У брата Геннадия тоже не все было в порядке. До армии он был славным, добрым парнем, а после армии обозлился на людей, стал в каждом из них видеть своего личного врага. У него даже выражение лица стало другим — высокомерным, презрительным, холодноватым. Как у члена магического ордена, посвященного в такие тайны бытия, о которых простые люди даже не догадываются.

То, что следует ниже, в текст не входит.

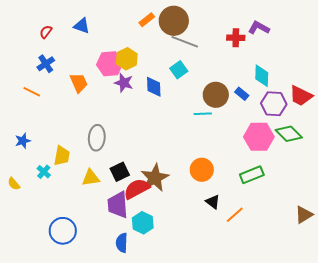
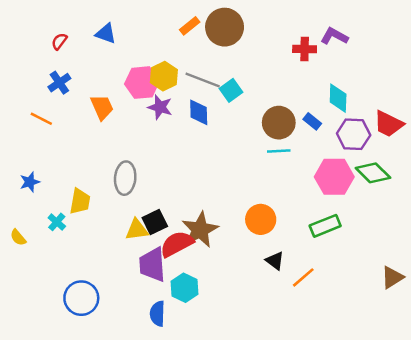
gray line: (185, 42) -> (203, 80), moved
cyan line: (203, 114) -> (279, 151), moved
yellow triangle: (91, 178) -> (137, 230), moved

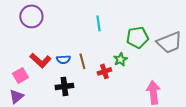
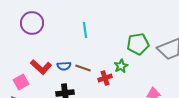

Они все еще жили под одной крышей, но прежней сплоченности не было. Отец занимался ассоциацией, вкладывая в нее всю душу, отдавая ей все силы и все нервы, брат… брат прыгал с работы на работу, нигде не находя пристанища (пару недель назад коллега Храбровицкого, Борис Берлин, устроил его охранником в свой офис, но продержится ли Г еннадий там — это был вопрос). А сама Лариса, обожая и отца и брата, металась между ними, как медиум, курсирующий между царством мертвых и царством живых, стараясь помочь своим родным мужчинам, подбодрить их, однако — как ей казалось — ни отец, ни брат не замечали ее усилий.